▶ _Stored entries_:
-=-=-=-=-

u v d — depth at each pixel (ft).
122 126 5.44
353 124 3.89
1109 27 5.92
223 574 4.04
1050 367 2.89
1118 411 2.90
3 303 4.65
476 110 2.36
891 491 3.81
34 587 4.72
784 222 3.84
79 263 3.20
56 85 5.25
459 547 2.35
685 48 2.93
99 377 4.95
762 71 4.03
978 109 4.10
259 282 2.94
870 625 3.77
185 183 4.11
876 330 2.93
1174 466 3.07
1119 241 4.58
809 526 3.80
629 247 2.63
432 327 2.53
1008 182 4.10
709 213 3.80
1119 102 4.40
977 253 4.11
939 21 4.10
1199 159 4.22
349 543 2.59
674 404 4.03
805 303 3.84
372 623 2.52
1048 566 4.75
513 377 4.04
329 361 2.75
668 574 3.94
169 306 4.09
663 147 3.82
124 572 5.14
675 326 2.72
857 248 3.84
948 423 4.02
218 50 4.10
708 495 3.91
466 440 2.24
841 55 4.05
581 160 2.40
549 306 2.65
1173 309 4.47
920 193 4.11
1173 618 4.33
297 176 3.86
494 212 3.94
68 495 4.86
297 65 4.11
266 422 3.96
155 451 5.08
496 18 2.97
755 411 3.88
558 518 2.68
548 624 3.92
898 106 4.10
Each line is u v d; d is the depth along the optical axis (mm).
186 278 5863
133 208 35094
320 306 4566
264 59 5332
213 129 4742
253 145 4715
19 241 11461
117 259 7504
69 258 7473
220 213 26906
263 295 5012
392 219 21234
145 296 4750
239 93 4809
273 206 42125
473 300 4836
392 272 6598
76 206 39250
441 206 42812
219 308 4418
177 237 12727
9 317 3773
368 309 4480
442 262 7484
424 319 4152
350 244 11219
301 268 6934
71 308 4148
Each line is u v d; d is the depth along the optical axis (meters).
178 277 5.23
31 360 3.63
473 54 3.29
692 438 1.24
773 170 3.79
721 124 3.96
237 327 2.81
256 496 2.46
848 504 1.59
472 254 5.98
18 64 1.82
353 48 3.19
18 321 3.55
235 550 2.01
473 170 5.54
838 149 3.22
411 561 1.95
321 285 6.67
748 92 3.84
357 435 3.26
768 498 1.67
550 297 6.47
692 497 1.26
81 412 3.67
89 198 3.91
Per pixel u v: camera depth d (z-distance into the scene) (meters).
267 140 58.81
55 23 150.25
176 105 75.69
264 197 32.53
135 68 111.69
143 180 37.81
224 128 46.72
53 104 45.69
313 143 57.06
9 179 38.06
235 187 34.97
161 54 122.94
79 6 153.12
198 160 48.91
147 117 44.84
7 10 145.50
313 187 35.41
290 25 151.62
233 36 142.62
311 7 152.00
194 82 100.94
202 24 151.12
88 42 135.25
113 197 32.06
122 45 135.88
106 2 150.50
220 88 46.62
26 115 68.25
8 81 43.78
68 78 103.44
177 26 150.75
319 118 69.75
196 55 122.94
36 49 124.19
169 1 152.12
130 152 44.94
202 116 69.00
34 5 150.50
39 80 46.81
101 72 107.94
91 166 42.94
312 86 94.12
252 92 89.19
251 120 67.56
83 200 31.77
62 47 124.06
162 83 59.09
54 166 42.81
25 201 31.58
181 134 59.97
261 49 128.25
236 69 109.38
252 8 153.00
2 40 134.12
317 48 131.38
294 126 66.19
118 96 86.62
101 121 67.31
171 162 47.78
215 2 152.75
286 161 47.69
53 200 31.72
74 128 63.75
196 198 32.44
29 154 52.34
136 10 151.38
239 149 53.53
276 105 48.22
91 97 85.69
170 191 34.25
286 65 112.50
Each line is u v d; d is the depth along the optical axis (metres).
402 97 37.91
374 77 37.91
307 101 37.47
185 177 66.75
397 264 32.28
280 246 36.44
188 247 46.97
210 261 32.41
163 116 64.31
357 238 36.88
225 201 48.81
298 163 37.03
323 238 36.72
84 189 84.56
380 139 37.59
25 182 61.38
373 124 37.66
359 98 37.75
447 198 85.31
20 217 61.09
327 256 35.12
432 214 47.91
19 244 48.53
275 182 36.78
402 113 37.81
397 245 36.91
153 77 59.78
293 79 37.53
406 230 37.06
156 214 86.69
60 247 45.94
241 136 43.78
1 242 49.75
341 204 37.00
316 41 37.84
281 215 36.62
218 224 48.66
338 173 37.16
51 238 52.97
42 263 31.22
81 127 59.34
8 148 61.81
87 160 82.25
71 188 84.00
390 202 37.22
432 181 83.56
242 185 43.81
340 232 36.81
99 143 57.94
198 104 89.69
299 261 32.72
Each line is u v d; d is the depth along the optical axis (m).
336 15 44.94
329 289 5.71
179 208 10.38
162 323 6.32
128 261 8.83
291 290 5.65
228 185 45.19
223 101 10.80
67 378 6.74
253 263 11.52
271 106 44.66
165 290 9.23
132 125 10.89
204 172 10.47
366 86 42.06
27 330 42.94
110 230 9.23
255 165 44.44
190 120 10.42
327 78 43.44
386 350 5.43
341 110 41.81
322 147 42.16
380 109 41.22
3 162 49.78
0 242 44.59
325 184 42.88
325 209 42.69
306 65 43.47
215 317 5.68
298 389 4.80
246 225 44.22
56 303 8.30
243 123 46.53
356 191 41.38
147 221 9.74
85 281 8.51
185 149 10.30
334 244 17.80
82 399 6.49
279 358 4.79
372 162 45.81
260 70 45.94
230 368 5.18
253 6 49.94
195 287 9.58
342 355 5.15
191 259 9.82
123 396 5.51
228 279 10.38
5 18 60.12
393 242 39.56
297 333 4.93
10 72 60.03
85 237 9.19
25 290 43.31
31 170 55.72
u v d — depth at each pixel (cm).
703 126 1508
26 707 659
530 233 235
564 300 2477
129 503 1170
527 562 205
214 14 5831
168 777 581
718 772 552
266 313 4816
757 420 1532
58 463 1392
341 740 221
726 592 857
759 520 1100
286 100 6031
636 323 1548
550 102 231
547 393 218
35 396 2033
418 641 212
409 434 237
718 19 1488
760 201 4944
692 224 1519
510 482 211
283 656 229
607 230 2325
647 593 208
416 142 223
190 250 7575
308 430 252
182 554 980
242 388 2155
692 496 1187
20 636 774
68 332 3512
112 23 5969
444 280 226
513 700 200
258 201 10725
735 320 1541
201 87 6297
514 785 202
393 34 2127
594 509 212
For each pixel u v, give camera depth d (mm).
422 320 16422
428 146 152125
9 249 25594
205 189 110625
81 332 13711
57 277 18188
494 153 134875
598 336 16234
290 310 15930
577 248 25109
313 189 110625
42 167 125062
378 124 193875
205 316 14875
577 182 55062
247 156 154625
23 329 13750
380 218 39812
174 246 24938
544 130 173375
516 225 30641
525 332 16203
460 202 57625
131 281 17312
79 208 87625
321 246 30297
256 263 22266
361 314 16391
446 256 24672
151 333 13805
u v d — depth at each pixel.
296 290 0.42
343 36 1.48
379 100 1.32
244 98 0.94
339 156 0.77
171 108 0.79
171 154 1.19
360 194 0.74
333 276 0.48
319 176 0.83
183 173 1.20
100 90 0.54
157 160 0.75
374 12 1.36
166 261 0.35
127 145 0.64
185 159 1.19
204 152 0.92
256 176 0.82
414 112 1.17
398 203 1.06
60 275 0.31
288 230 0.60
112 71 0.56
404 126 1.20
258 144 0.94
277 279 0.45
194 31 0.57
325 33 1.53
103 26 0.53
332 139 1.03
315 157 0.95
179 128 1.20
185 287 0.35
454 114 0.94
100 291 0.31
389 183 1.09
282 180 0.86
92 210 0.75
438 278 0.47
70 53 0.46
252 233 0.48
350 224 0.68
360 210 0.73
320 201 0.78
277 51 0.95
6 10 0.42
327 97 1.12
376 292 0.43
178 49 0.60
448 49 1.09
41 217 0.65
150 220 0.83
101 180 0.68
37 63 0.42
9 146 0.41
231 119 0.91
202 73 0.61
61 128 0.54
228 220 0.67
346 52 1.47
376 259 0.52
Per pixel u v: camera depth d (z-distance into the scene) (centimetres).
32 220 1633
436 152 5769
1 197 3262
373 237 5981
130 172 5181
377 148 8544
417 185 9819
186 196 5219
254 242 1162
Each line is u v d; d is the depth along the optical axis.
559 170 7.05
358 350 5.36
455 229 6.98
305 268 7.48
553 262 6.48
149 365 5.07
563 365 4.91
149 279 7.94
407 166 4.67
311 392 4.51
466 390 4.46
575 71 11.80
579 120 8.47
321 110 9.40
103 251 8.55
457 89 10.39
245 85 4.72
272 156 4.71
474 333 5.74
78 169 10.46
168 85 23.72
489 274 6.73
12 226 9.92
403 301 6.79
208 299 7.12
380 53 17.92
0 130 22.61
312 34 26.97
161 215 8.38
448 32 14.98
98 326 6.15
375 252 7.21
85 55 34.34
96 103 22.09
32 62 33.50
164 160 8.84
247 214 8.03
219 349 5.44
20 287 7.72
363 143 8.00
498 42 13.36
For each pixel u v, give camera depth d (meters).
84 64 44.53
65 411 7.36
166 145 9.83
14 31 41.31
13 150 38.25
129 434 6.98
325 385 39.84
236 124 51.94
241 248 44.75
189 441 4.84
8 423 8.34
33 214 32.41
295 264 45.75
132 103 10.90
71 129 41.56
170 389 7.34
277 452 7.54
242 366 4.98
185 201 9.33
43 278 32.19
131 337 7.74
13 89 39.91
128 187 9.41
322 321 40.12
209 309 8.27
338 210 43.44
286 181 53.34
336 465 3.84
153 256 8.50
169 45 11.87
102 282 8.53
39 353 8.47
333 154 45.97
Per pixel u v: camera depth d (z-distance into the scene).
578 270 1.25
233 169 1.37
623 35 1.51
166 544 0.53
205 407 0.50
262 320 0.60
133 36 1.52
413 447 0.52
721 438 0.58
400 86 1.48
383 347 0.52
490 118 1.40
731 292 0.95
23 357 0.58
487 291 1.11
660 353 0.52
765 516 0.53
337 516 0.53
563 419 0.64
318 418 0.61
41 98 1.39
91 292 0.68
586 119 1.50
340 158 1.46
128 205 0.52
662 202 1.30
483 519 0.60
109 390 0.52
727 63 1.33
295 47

-=-=-=-=-

▶ _Problem statement_:
The records above should be printed exactly, please, from the first line through the line containing "939 21 4.10", with both ends kept and nothing past it.

▶ _Answer section_:
u v d — depth at each pixel (ft).
122 126 5.44
353 124 3.89
1109 27 5.92
223 574 4.04
1050 367 2.89
1118 411 2.90
3 303 4.65
476 110 2.36
891 491 3.81
34 587 4.72
784 222 3.84
79 263 3.20
56 85 5.25
459 547 2.35
685 48 2.93
99 377 4.95
762 71 4.03
978 109 4.10
259 282 2.94
870 625 3.77
185 183 4.11
876 330 2.93
1174 466 3.07
1119 241 4.58
809 526 3.80
629 247 2.63
432 327 2.53
1008 182 4.10
709 213 3.80
1119 102 4.40
977 253 4.11
939 21 4.10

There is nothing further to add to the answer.